• **Exercise data**
────────────────

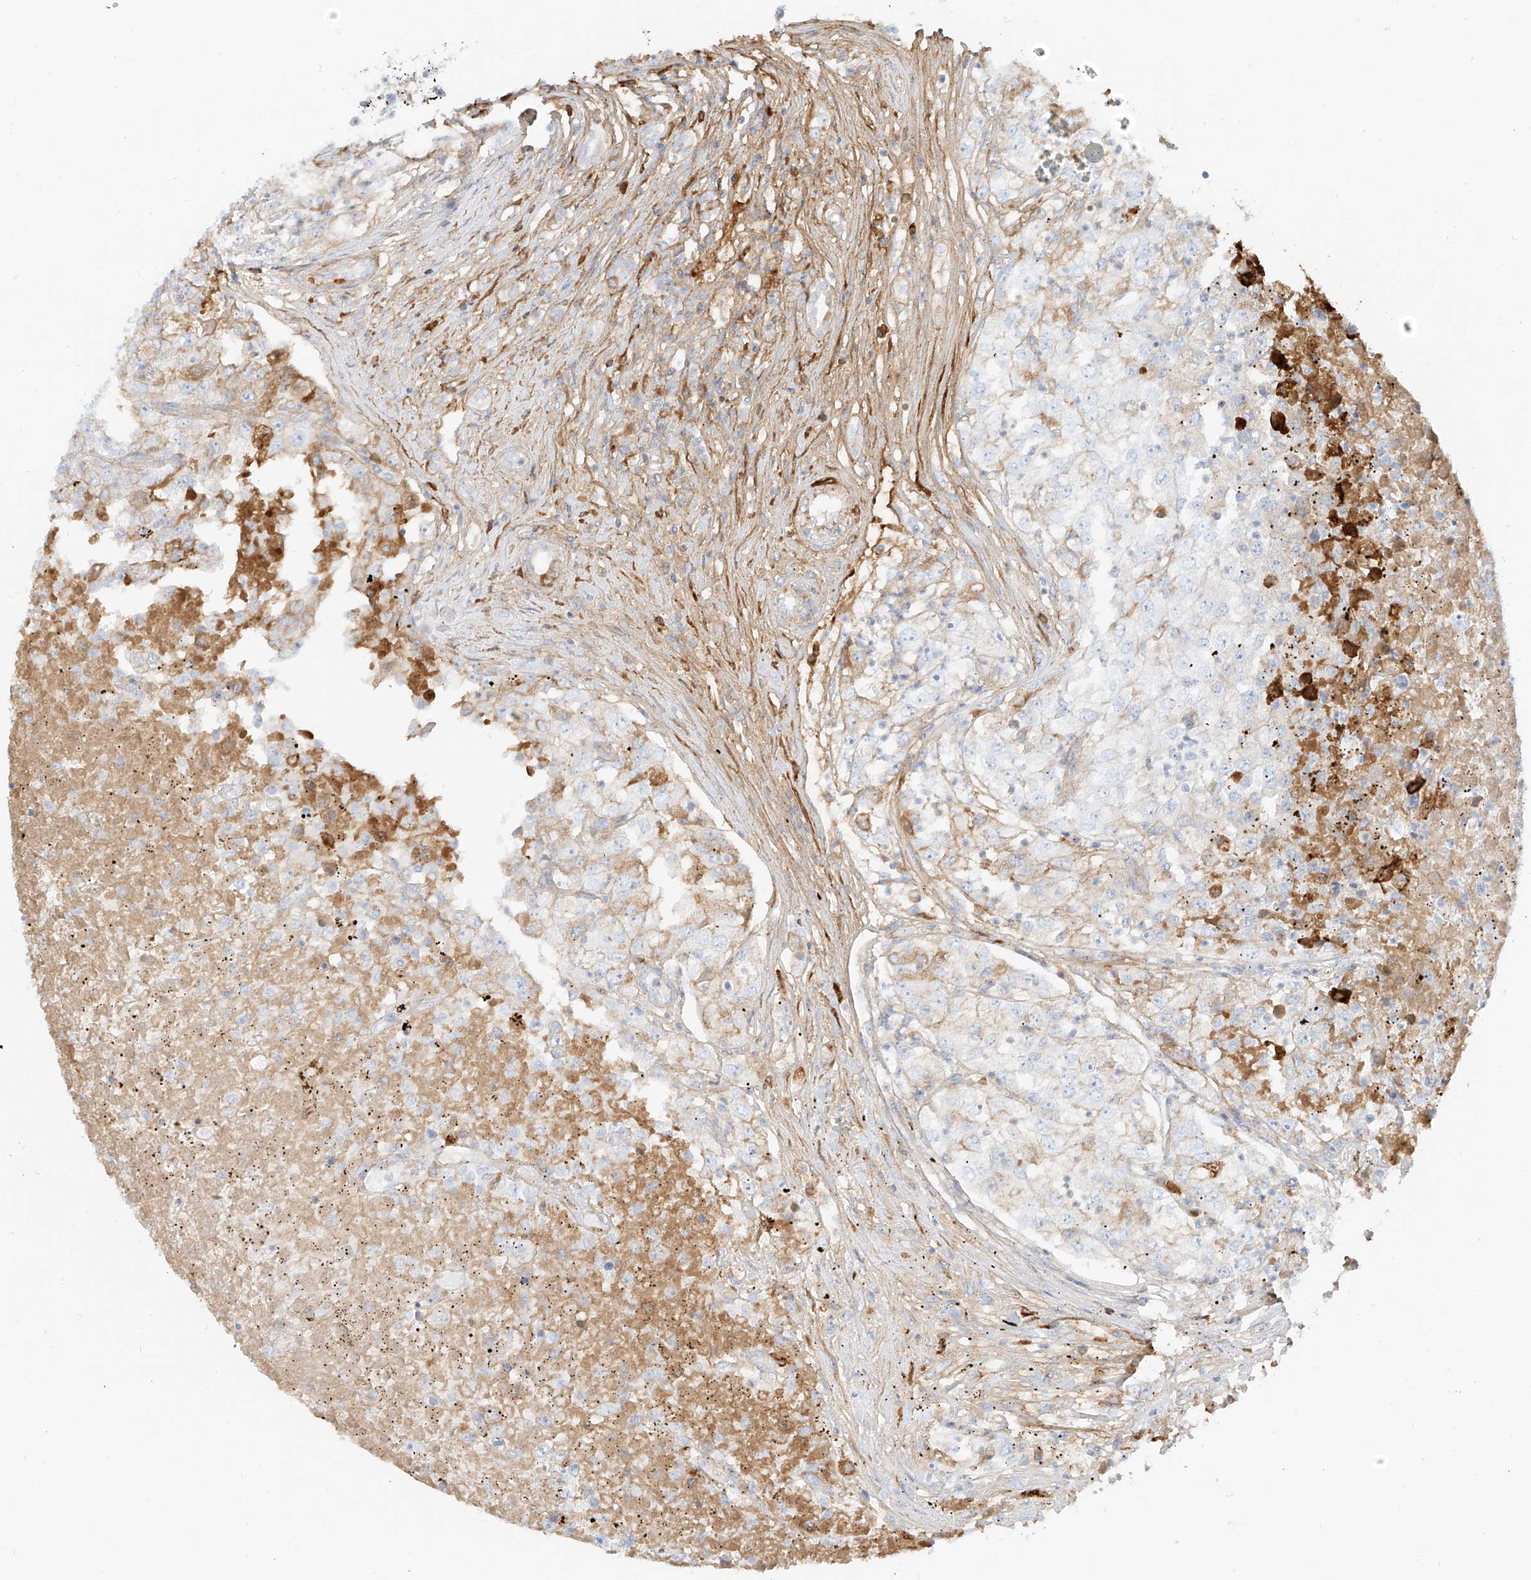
{"staining": {"intensity": "moderate", "quantity": "<25%", "location": "cytoplasmic/membranous"}, "tissue": "renal cancer", "cell_type": "Tumor cells", "image_type": "cancer", "snomed": [{"axis": "morphology", "description": "Adenocarcinoma, NOS"}, {"axis": "topography", "description": "Kidney"}], "caption": "Immunohistochemical staining of renal cancer (adenocarcinoma) reveals low levels of moderate cytoplasmic/membranous positivity in approximately <25% of tumor cells.", "gene": "OCSTAMP", "patient": {"sex": "female", "age": 54}}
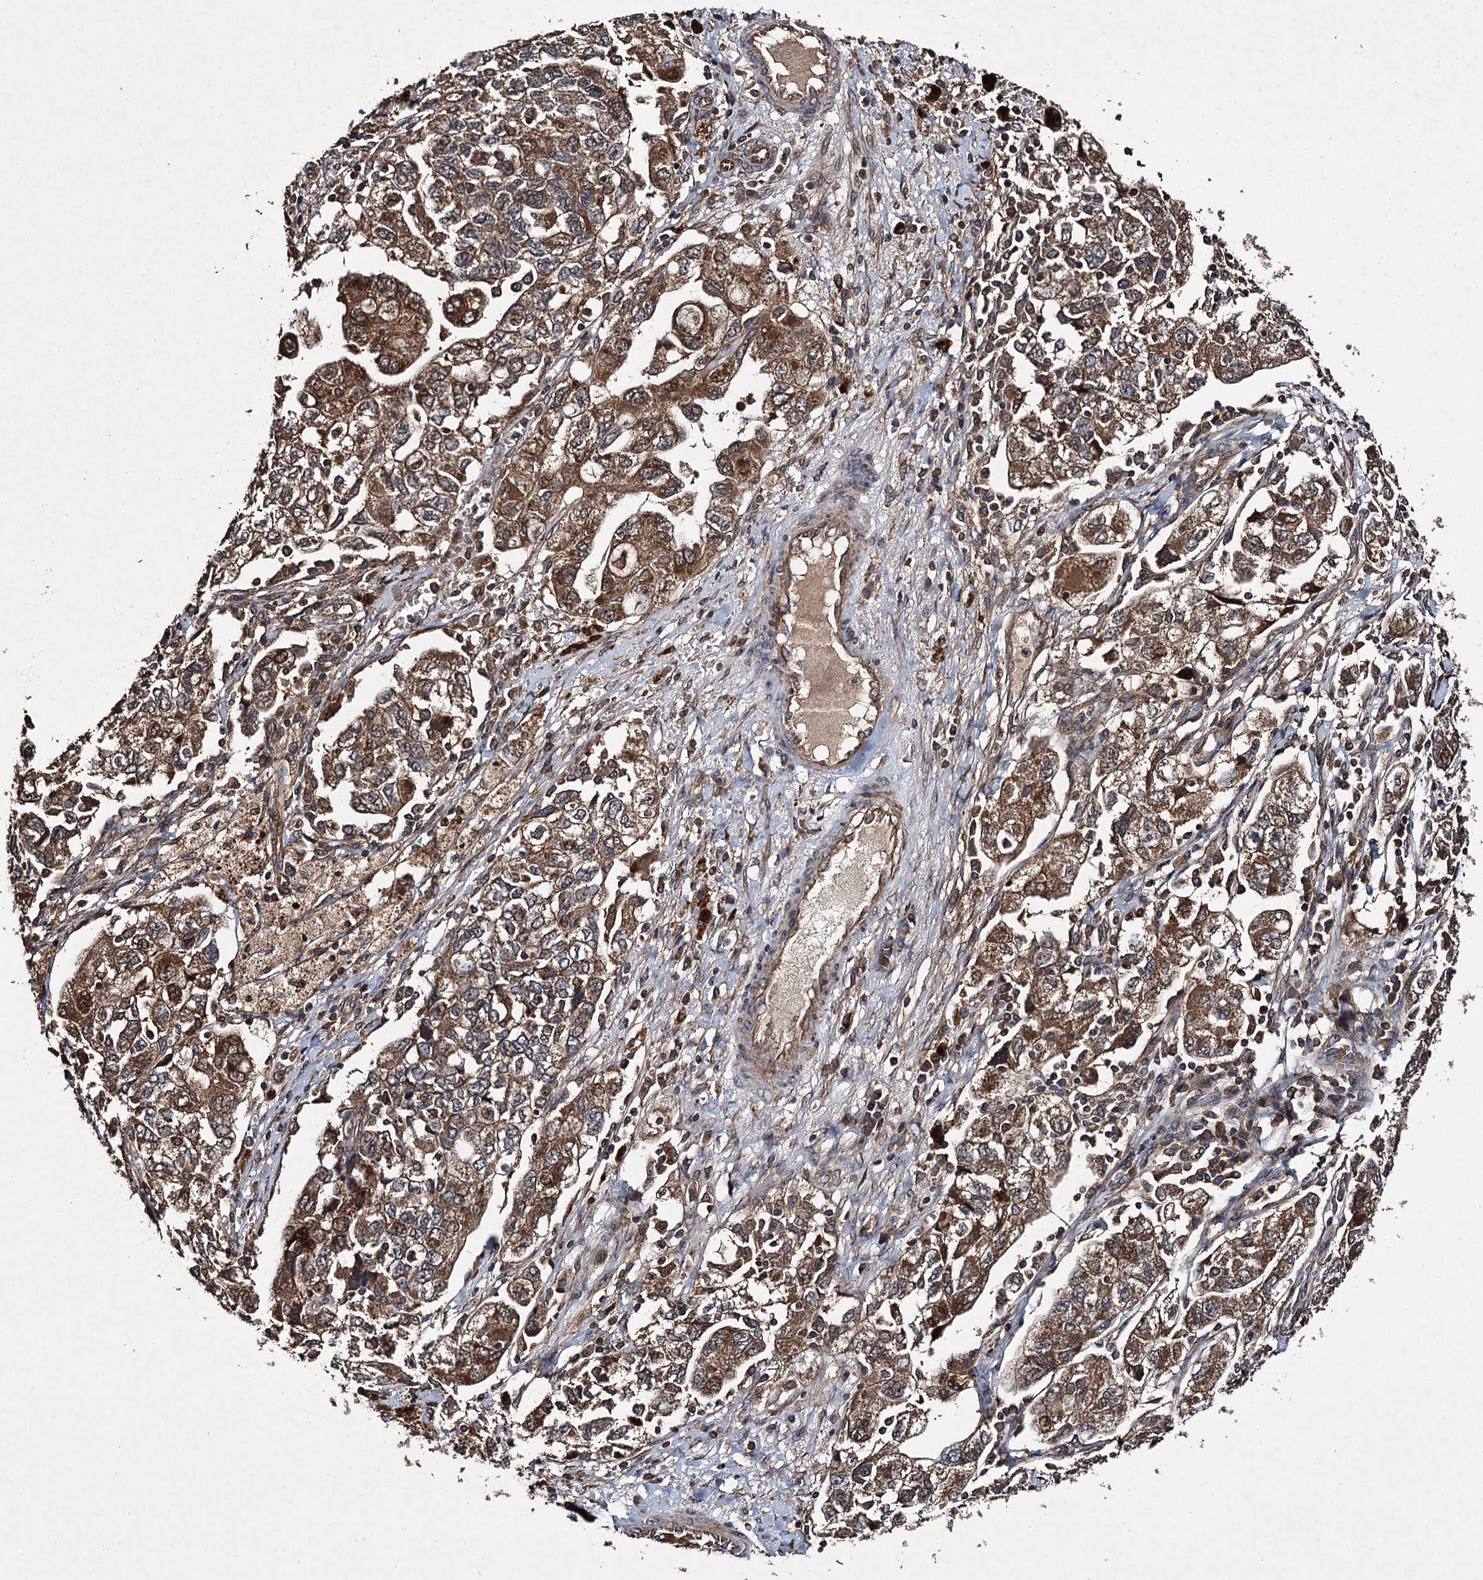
{"staining": {"intensity": "moderate", "quantity": ">75%", "location": "cytoplasmic/membranous,nuclear"}, "tissue": "ovarian cancer", "cell_type": "Tumor cells", "image_type": "cancer", "snomed": [{"axis": "morphology", "description": "Carcinoma, NOS"}, {"axis": "morphology", "description": "Cystadenocarcinoma, serous, NOS"}, {"axis": "topography", "description": "Ovary"}], "caption": "DAB (3,3'-diaminobenzidine) immunohistochemical staining of human carcinoma (ovarian) demonstrates moderate cytoplasmic/membranous and nuclear protein staining in about >75% of tumor cells.", "gene": "TMEM39B", "patient": {"sex": "female", "age": 69}}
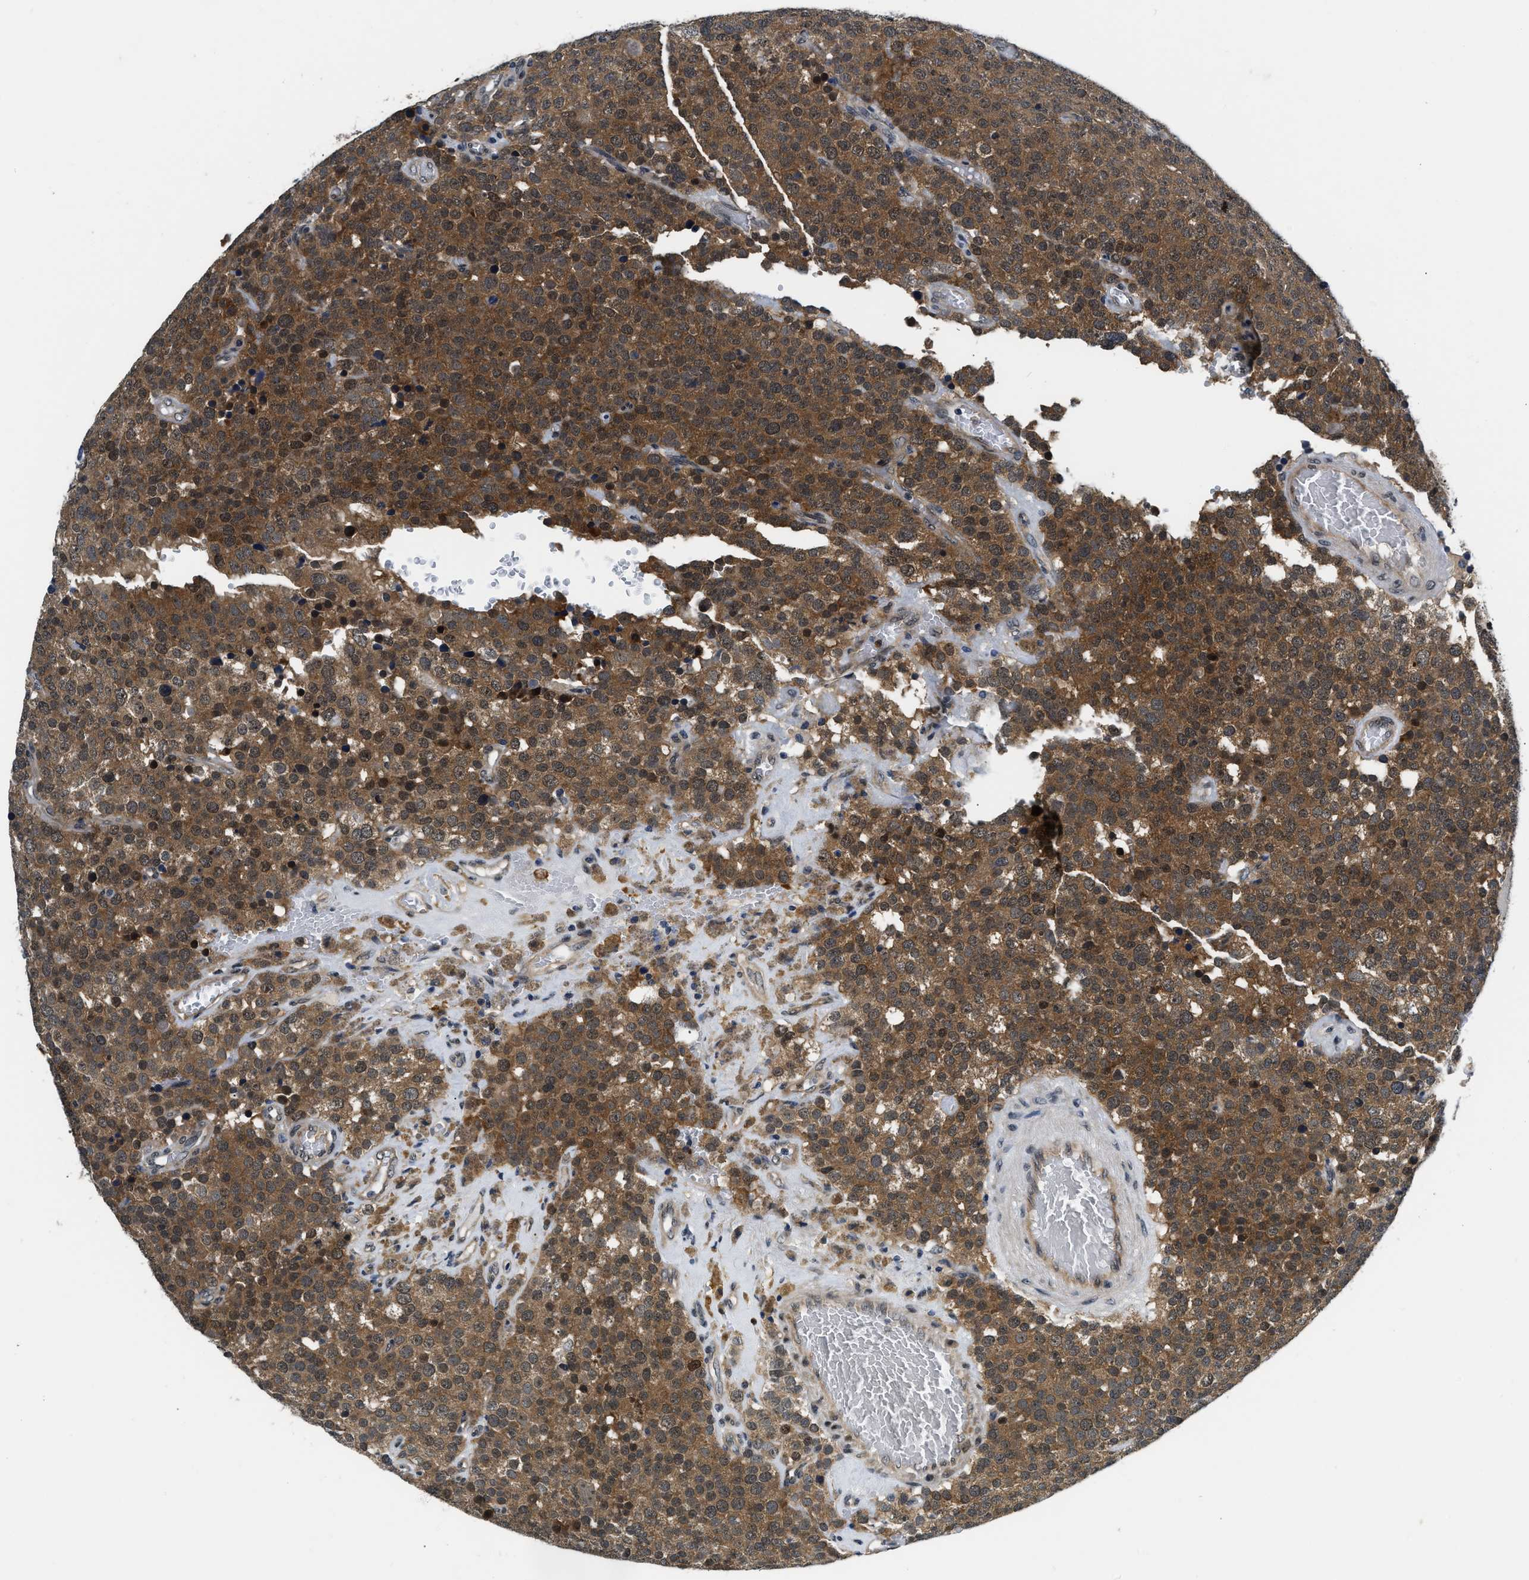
{"staining": {"intensity": "strong", "quantity": ">75%", "location": "cytoplasmic/membranous"}, "tissue": "testis cancer", "cell_type": "Tumor cells", "image_type": "cancer", "snomed": [{"axis": "morphology", "description": "Normal tissue, NOS"}, {"axis": "morphology", "description": "Seminoma, NOS"}, {"axis": "topography", "description": "Testis"}], "caption": "A high amount of strong cytoplasmic/membranous positivity is present in approximately >75% of tumor cells in seminoma (testis) tissue.", "gene": "SMAD4", "patient": {"sex": "male", "age": 71}}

────────────────

Print the stretch of the data from the line with "(3,3'-diaminobenzidine) immunohistochemical staining" through its last line, exactly and with both ends kept. Omit pictures.

• **Answer area**
{"staining": {"intensity": "moderate", "quantity": ">75%", "location": "cytoplasmic/membranous,nuclear"}, "tissue": "ovarian cancer", "cell_type": "Tumor cells", "image_type": "cancer", "snomed": [{"axis": "morphology", "description": "Carcinoma, NOS"}, {"axis": "morphology", "description": "Cystadenocarcinoma, serous, NOS"}, {"axis": "topography", "description": "Ovary"}], "caption": "DAB (3,3'-diaminobenzidine) immunohistochemical staining of human carcinoma (ovarian) demonstrates moderate cytoplasmic/membranous and nuclear protein staining in about >75% of tumor cells.", "gene": "TMEM39B", "patient": {"sex": "female", "age": 69}}
{"staining": {"intensity": "strong", "quantity": ">75%", "location": "cytoplasmic/membranous"}, "tissue": "testis cancer", "cell_type": "Tumor cells", "image_type": "cancer", "snomed": [{"axis": "morphology", "description": "Normal tissue, NOS"}, {"axis": "morphology", "description": "Seminoma, NOS"}, {"axis": "topography", "description": "Testis"}], "caption": "A high amount of strong cytoplasmic/membranous positivity is present in approximately >75% of tumor cells in seminoma (testis) tissue.", "gene": "SMAD4", "patient": {"sex": "male", "age": 71}}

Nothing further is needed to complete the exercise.